● **What the task asks**
From the records below, extract only the lines running from the line with "X5999999Y0D01*" to the line with "wire temp1, temp2;", both lines included, reproducing them exactly.

● **Hardware design source files**
-----
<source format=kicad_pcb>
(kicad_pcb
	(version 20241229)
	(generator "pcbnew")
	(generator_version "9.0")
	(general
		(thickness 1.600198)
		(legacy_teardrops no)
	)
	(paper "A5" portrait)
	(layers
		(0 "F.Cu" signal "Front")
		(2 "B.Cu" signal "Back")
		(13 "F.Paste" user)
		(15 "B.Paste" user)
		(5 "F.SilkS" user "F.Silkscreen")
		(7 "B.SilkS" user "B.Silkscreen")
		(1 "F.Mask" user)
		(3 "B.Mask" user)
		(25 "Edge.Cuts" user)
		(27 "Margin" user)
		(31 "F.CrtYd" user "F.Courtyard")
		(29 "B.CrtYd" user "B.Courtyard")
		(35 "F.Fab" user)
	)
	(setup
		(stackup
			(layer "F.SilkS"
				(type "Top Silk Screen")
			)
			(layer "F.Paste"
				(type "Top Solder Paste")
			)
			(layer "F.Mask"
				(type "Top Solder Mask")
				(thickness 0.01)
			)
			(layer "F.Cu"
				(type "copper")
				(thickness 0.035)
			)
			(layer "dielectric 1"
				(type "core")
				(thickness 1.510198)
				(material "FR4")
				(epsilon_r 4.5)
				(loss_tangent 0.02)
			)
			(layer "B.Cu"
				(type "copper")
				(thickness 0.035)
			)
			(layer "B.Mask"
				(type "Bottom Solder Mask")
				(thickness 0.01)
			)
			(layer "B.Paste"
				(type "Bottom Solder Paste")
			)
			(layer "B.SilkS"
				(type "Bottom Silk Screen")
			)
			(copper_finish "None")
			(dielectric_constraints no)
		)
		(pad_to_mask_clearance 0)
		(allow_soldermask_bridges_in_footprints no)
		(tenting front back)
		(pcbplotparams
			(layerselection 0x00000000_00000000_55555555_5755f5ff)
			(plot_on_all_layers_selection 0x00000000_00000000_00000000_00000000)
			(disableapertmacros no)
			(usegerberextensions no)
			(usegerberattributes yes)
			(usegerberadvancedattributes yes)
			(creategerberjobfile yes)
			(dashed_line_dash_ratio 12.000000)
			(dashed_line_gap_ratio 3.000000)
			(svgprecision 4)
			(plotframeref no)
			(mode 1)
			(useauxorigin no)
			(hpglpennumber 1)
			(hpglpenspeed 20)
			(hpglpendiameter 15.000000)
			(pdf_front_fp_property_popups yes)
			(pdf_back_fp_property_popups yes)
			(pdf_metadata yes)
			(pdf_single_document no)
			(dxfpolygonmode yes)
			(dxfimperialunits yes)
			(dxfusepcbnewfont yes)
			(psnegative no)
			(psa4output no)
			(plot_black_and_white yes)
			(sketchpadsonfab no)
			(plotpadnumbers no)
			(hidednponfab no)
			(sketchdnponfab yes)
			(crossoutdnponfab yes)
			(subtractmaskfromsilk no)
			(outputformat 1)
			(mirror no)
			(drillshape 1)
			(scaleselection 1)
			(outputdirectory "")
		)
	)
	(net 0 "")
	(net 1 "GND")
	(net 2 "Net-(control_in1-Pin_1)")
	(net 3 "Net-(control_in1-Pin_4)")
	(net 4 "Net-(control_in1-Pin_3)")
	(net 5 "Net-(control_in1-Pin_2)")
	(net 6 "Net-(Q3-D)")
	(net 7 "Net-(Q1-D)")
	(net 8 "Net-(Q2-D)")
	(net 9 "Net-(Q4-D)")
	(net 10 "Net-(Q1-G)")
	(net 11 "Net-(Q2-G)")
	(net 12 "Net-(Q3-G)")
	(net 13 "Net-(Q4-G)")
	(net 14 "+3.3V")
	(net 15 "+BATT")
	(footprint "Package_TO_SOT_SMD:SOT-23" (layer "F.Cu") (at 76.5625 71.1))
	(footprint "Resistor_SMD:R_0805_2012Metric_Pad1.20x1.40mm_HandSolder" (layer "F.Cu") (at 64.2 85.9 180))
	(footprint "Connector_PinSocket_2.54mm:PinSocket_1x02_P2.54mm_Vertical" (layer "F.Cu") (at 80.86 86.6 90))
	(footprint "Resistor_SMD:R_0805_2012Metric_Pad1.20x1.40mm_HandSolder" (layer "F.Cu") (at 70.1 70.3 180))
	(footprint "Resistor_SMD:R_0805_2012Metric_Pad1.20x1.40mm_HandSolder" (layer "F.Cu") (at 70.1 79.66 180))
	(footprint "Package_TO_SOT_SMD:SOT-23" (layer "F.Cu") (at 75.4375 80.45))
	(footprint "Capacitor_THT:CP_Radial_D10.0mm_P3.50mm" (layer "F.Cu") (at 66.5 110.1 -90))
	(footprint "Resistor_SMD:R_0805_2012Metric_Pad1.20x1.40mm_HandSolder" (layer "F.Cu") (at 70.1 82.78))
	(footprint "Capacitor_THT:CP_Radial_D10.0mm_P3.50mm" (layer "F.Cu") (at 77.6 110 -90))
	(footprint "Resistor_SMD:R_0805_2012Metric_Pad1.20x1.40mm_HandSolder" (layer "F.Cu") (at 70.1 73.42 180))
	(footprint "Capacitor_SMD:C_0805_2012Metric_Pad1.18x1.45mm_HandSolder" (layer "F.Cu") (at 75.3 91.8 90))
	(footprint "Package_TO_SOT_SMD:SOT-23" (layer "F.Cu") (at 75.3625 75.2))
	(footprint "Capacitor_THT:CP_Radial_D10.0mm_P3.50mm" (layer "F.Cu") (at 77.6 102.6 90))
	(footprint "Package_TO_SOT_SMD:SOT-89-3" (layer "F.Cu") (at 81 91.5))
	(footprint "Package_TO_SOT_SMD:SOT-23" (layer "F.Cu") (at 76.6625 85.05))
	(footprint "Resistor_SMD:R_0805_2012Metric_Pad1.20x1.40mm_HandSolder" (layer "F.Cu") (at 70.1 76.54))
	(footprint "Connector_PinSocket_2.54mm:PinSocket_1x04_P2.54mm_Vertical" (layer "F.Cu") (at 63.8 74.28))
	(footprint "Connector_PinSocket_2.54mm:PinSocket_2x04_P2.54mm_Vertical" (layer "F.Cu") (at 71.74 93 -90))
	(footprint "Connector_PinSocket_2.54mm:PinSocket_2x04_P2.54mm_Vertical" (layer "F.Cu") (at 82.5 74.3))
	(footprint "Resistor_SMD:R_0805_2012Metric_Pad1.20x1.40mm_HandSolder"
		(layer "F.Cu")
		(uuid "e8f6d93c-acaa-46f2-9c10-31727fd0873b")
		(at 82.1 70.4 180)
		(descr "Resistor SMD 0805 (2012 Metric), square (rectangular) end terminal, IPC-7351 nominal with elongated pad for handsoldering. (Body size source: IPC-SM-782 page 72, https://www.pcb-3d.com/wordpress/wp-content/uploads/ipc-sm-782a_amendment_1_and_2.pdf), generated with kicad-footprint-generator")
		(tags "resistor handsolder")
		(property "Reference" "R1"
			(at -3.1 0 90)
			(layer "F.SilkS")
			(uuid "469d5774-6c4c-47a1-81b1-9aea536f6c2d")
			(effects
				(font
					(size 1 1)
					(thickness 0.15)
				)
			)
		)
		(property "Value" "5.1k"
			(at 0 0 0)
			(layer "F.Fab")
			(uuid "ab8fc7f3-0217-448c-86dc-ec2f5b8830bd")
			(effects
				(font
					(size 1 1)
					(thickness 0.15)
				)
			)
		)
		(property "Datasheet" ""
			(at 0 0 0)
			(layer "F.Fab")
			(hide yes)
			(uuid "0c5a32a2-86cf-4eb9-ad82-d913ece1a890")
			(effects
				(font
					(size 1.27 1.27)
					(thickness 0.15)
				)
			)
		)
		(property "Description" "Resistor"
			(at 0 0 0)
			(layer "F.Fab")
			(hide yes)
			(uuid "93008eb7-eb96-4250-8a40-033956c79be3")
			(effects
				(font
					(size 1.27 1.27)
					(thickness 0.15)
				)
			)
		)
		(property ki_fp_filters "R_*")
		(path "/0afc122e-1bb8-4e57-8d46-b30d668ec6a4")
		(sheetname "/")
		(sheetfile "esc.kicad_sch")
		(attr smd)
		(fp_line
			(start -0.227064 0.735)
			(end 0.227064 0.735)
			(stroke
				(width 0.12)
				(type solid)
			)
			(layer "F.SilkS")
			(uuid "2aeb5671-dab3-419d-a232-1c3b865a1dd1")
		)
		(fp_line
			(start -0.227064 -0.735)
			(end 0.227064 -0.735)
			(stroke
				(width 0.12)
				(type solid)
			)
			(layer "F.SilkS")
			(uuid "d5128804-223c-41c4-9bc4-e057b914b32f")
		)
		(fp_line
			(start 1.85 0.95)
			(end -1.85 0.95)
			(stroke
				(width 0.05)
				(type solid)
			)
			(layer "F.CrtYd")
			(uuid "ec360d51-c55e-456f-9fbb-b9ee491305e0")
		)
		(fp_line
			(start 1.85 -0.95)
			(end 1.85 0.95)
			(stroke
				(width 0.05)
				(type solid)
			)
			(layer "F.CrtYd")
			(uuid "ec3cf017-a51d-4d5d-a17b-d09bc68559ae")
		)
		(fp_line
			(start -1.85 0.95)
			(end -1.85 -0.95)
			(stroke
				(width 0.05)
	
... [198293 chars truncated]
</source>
-----
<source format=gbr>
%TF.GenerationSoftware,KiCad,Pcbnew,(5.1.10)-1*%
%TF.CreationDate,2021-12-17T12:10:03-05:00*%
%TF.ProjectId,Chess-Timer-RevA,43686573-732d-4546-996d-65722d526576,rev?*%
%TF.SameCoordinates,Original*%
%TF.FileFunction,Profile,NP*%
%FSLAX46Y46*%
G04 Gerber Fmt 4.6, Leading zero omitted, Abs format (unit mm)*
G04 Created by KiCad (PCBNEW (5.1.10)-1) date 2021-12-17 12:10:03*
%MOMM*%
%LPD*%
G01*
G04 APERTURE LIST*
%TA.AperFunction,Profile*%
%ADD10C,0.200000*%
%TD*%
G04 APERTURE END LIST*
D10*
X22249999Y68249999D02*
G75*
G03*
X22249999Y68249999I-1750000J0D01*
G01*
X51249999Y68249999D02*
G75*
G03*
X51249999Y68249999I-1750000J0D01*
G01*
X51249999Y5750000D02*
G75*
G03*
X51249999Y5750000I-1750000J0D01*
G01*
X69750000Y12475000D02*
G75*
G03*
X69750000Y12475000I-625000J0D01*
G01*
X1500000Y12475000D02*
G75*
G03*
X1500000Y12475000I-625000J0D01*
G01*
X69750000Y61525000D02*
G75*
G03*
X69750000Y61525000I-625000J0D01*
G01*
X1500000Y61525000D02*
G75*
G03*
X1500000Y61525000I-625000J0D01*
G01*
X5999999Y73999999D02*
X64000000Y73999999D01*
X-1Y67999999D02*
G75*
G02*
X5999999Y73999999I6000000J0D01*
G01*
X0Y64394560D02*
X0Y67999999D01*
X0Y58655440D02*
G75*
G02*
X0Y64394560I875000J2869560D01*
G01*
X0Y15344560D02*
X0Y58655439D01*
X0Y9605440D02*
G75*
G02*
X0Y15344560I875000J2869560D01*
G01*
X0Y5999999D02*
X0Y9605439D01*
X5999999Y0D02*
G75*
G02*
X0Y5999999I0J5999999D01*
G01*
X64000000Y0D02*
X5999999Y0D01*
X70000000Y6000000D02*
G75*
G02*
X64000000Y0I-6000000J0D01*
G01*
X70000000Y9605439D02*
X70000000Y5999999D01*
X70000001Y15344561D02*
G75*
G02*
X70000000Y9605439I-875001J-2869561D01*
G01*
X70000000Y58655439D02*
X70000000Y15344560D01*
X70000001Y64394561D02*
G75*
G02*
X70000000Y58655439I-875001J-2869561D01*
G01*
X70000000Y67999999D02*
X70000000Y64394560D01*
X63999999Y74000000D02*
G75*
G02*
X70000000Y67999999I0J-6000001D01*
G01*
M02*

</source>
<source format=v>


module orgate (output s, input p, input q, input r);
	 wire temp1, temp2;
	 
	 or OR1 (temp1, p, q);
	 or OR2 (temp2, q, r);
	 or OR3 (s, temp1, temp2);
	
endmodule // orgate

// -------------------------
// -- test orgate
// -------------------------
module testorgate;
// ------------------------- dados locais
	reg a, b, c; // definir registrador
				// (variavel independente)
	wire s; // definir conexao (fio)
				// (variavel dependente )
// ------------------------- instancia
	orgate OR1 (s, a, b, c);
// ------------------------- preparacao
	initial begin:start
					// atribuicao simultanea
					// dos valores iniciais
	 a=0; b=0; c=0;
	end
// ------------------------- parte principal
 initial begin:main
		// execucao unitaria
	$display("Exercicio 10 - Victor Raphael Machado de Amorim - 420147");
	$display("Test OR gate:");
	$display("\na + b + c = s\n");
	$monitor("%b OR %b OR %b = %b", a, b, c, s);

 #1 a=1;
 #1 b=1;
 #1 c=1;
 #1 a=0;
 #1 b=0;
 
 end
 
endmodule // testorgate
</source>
-----
● **Solution to this exercise**
X5999999Y0D01*
X70000000Y6000000D02*
G75*
G02*
X64000000Y0I-6000000J0D01*
G01*
X70000000Y9605439D02*
X70000000Y5999999D01*
X70000001Y15344561D02*
G75*
G02*
X70000000Y9605439I-875001J-2869561D01*
G01*
X70000000Y58655439D02*
X70000000Y15344560D01*
X70000001Y64394561D02*
G75*
G02*
X70000000Y58655439I-875001J-2869561D01*
G01*
X70000000Y67999999D02*
X70000000Y64394560D01*
X63999999Y74000000D02*
G75*
G02*
X70000000Y67999999I0J-6000001D01*
G01*
M02*

</source>
<source format=v>


module orgate (output s, input p, input q, input r);
	 wire temp1, temp2;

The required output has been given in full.